Stats are produced via two parallel paths, depending on whether the tracer computes them client-side or not.
Concentrator — when a tracer does not send pre-computed stats, the agent computes them server-side over all received spans, regardless of sampling decisions. Spans are bucketed by a configurable time window (default: 10 seconds) and aggregated along these dimensions: service, resource, span name, span type, HTTP status code, synthetics flag, and peer tags. At the end of each bucket interval the concentrator flushes a StatsPayload to the Stats Writer.
Client Stats Aggregator — newer tracer clients can compute RED metrics locally and submit them as ClientStatsPayload messages directly to the receiver. These payloads bypass the Agent Pipeline and the Concentrator entirely. The Client Stats Aggregator re-aligns their timestamps to server-side bucket boundaries, merges overlapping buckets, and forwards the result to the Stats Writer.
Trace Writer receives sampled trace chunks from the sampler subsystem, buffers them in memory, and periodically flushes them to the backend. It flushes when the buffer exceeds the max payload size (~3.2 MB) or after a configurable time interval (default: 5 seconds). Payloads are optionally compressed with zstd before sending.
Stats Writer receives StatsPayload messages from both the Concentrator and the Client Stats Aggregator and forwards them to the backend.
Both writers use a shared Sender component which manages the actual HTTP communication. The sender supports configurable concurrency, exponential backoff with retry, and API key rotation.
| Package | Purpose |
|---|---|
config/ |
Configuration types and loading for the trace agent |
containertags/ |
Async enrichment of payloads with container-level tags (Kubernetes, Docker) |
event/ |
APM event extraction and per-second rate limiting |
filters/ |
Blocklist filtering and tag replacement rules |
info/ |
Runtime info endpoint (receiver stats, sampling rates) |
log/ |
Trace-agent-specific logging adapter |
pb/ |
Protobuf-generated types for the trace protocol |
payload/ |
TracerPayloadModifier hook interface for early payload modification |
remoteconfighandler/ |
Applies remote configuration updates at runtime |
sampler/ |
All sampling strategies and the service-signature catalog |
semantics/ |
Semantic conventions for span attributes |
stats/ |
Concentrator, client stats aggregation, and stats bucket types |
telemetry/ |
Internal telemetry and metrics for the agent itself |
timing/ |
Utility for tracking processing latency |
traceutil/ |
Span/trace utilities (root span detection, tag accessors, normalization helpers) |
transform/ |
Payload transformation utilities |
version/ |
Version information |
watchdog/ |
CPU and memory usage watchdog |
writer/ |
Trace Writer, Stats Writer, and the shared Sender |
The agent is configured via datadog.yaml under the apm_config key.

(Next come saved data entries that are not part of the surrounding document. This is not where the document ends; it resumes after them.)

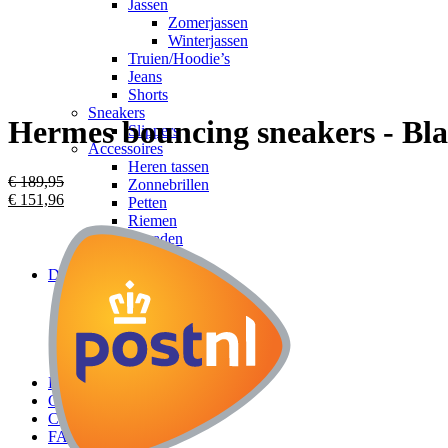
Jassen
Zomerjassen
Winterjassen
Truien/Hoodie’s
Jeans
Shorts
Sneakers
Hermes bouncing sneakers - Bl
Slippers
Accessoires
Heren tassen
€
189,95
Zonnebrillen
€
151,96
Petten
Riemen
Sieraden
Horloges
Dames
Kleding
Dames tassen
Dames schoenen
Accessoires
Sieraden
Kids
Over ons
Contact
FAQ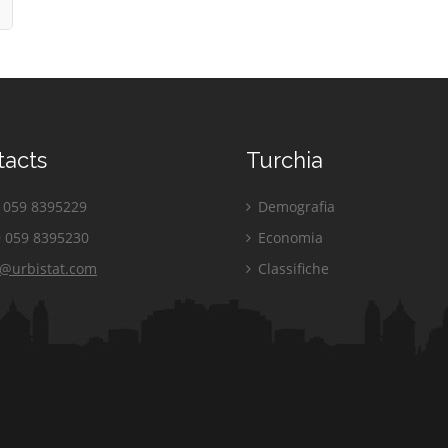
tacts
Turchia
059 8395229
Demografia
 059 8395230
Economia
o@urbistat.com
Classifiche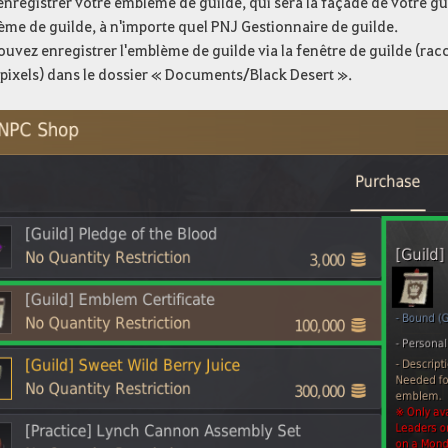
enregistrer votre emblème de guilde, qui sera la façade de votre gui
ème de guilde, à n'importe quel PNJ Gestionnaire de guilde.
uvez enregistrer l'emblème de guilde via la fenêtre de guilde (rac
 pixels) dans le dossier « Documents/Black Desert ».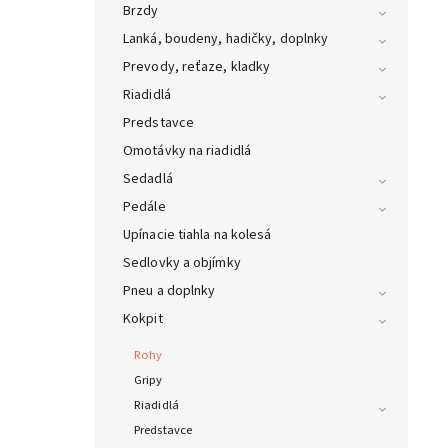
Brzdy
Lanká, boudeny, hadičky, doplnky
Prevody, reťaze, kladky
Riadidlá
Predstavce
Omotávky na riadidlá
Sedadlá
Pedále
Upínacie tiahla na kolesá
Sedlovky a objímky
Pneu a doplnky
Kokpit
Rohy
Gripy
Riadidlá
Predstavce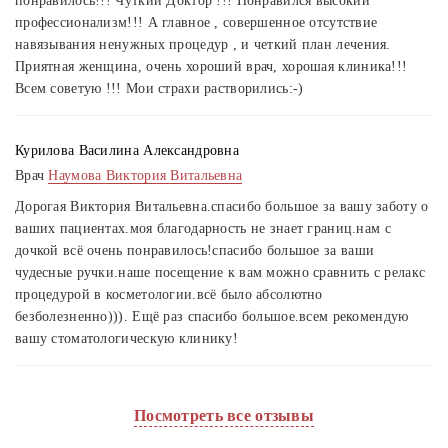
понравилось!!! Чуткий Доктор !!! Понравился высокий
профессионализм!!! А главное , совершенное отсутствие
навязывания ненужных процедур , и четкий план лечения.
Приятная женщина, очень хороший врач, хорошая клиника!!!
Всем советую !!! Мои страхи растворились:-)
Курилова Василина Александровна
Врач
Наумова Виктория Витальевна
Дорогая Виктория Витальевна.спасибо большое за вашу заботу о
ваших пациентах.моя благодарность не знает границ.нам с
дочкой всё очень понравилось!спасибо большое за ваши
чудесные ручки.наше посещение к вам можно сравнить с релакс
процедурой в косметологии.всё было абсолютно
безболезненно))). Ещё раз спасибо большое.всем рекомендую
вашу стоматологическую клинику!
Посмотреть все отзывы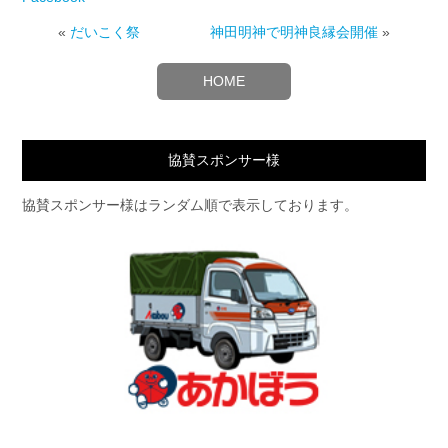
«
だいこく祭
神田明神で明神良縁会開催
»
HOME
協賛スポンサー様
協賛スポンサー様はランダム順で表示しております。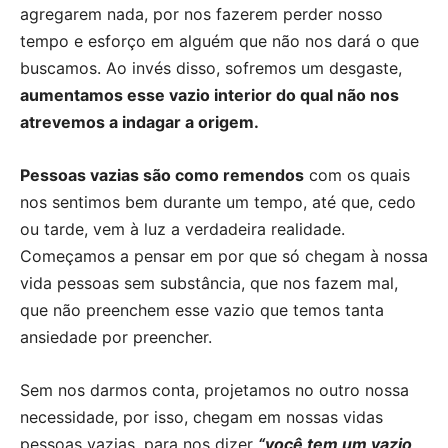
agregarem nada, por nos fazerem perder nosso
tempo e esforço em alguém que não nos dará o que
buscamos. Ao invés disso, sofremos um desgaste,
aumentamos esse vazio interior do qual não nos
atrevemos a indagar a origem.
Pessoas vazias são como remendos
com os quais
nos sentimos bem durante um tempo, até que, cedo
ou tarde, vem à luz a verdadeira realidade.
Começamos a pensar em por que só chegam à nossa
vida pessoas sem substância, que nos fazem mal,
que não preenchem esse vazio que temos tanta
ansiedade por preencher.
Sem nos darmos conta, projetamos no outro nossa
necessidade, por isso, chegam em nossas vidas
pessoas vazias, para nos dizer
“você tem um vazio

Key areas:
- Sampling:
apm_config.max_traces_per_second,apm_config.analyzed_rate_by_service,apm_config.rare_sampler.* - Obfuscation:
apm_config.obfuscation.*(SQL, HTTP, Memcached, Redis, JSON, tags) - Filtering:
apm_config.ignore_resources,apm_config.filter_tags,apm_config.replace_tags - Receiver:
apm_config.receiver_port,apm_config.connection_limit - Writer:
apm_config.trace_writer.*,apm_config.stats_writer.*
See config/ for the full configuration schema.
The trace agent binary lives in cmd/trace-agent/. It uses Uber's fx dependency injection framework to wire together all components. The main app bundle is cmd/trace-agent/subcommands/run/command.go.